The actual and possible developments in AI open up a series of striking questions such as:
- Can a computer have a conscious mind?
- Can it have desires and emotions?
- Would machine intelligence, if there is such a thing, be something comparable to human intelligence or something quite different?
In addition, these developments make it possible for us to consider a series of philosophical questions in a new light, including:
- What is personal identity? Could a machine have something like a personal identity? Would I really survive if the contents of my brain were uploaded to the cloud?
- What is it for a human to behave in an ethical manner? (Could there be something like machine ethics? Could machines used in fighting wars be programmed to behave ethically?)

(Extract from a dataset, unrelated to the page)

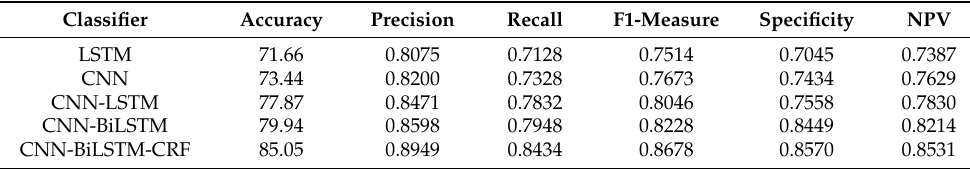
Table 6. The mean classification performance metrics with a 10-fold cross-validation technique across all participants in Experiment 2. Ten test runs were performed on each model, and the average of the results was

- What is a meaningful life? If routine, meaningless work in the future is performed entirely by machines, will this make possible new sorts of meaningful lives on the part of humans?
After introducing the relevant ideas and tools from both AI and philosophy, all the aforementioned questions will be thoroughly addressed in class discussions following lectures by Drs Facchini and Smith and presentations of relevant papers by the students.
Further Background Reading
- Max More and Natasha Vita-More (Eds.), The Transhumanist Reader: Classical and Contemporary Essays on the Science, Technology, and Philosophy of the Human Future, Wiley-Blackwell, 2013.